Timing is everything.
That’s why we’re baffled by the conversation and vote we witnessed during the Grand Traverse County board of commissioners’ meeting Wednesday. In a 5-2 decision, a group of mostly self-professed fiscal conservatives and small business owners granted a round of pay hikes that would’ve raised a few eyebrows even in boom years.
But in the midst of a nationwide, pandemic-driven economic storm, it’s tone deaf at best.
Do they not see the thousands of taxpaying families in their own community who would feel blessed this holiday season to simply have a job? Or the thousands more who missed raises and endured cuts in pay or hours this year as our economy shuddered? What about all the rest who spent the year saving what money they can put their hands on because they’re sure there’s another economic shoe to drop in the coming months?
Even a brief discussion with any restaurant owner in the county about the gut-wrenching decisions they face should be more than enough evidence to dissuade any elected official from steering a raise into their own pocket.

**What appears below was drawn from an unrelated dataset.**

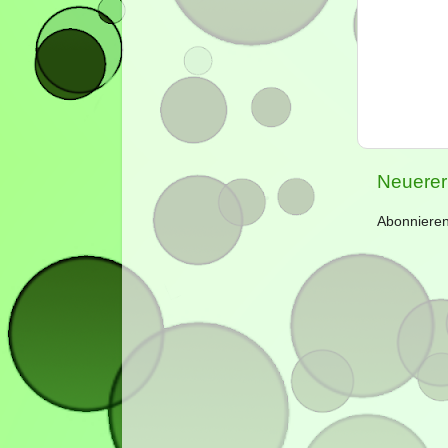
Neuerer
Abonniere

And what about the dozens of county employees who those same commissioners decided earlier this year shouldn’t receive hazard pay for their work as COVID-19 spread into our community? Or the hundreds of other county employees who will receive small raises — nothing close to the 6.5 percent the board granted to County Administrator Nate Alger, on top of $3,000 they gave him in May?
The commissioners earned the bi-partisan backlash that erupted following their choice to nearly double their own pay, and dole out salary hikes to administrators and department managers most private sector employees could only dream of.
Most of the criticism also landed precisely on target.
Few contest the fact that many county employees, administrators included, have been doing a pretty good job under adverse circumstances. Many probably deserve a boost to their pocketbook.
Still, there is no logical argument that could justify such poor timing, and what appears to be caviler treatment of taxpayer dollars.
It’s the kind of move that makes several commissioners’ past overtures about fiscal responsibility look like little more than lip service.
Anybody with an ounce or two of experience around property tax-funded local budgets knows the brunt of the financial blow to local coffers typically lags 12 to 18 months behind the first wave through the private sector.
This time around that budgetary pummeling likely will materialize as accelerated shifts of costs from state programs to local governments.
The board’s decision hits a bureaucratic trifecta we haven’t witnessed in some years: it’s tone deaf, short-sighted and poorly timed.
We don’t expect perfect decisions from our elected officials in imperfect times, but we sure do hope for thoughtful ones.